WHAT THE TASK ASKS » In the data below, how many lines contain the string "input"? Reply with the number only.

──────── INFORMATION SUPPLIED ────────

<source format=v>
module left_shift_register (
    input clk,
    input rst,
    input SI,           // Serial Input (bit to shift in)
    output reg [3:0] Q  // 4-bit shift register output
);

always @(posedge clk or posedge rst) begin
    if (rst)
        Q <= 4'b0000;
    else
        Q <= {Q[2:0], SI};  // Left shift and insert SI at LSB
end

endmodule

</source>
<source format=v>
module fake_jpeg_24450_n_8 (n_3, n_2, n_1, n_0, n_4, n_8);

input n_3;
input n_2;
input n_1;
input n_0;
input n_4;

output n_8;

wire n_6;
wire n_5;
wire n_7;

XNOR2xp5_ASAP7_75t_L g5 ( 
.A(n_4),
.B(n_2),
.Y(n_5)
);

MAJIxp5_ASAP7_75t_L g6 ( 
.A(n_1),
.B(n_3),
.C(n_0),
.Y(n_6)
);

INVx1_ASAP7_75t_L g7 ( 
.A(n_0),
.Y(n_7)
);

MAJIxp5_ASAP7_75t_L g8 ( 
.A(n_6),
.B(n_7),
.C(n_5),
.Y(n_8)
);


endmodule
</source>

────────
──────── INFORMATION SUPPLIED ────────

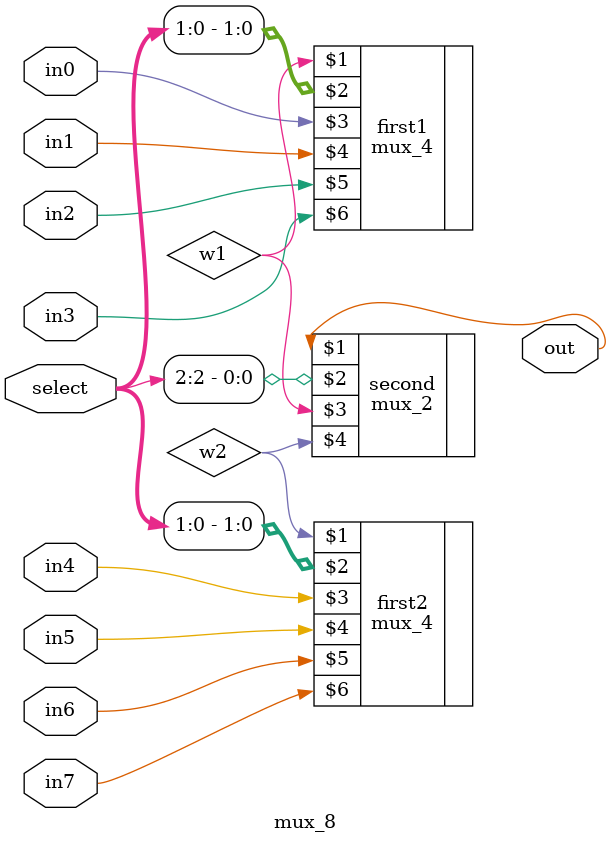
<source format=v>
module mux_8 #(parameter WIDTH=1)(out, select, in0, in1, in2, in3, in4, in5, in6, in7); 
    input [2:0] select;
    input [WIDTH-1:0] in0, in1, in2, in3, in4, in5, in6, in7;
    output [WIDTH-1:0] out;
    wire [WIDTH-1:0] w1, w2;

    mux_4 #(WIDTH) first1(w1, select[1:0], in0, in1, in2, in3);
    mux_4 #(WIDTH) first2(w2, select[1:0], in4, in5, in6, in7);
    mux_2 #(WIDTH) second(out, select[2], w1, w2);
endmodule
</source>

────────

RESPONSE » 10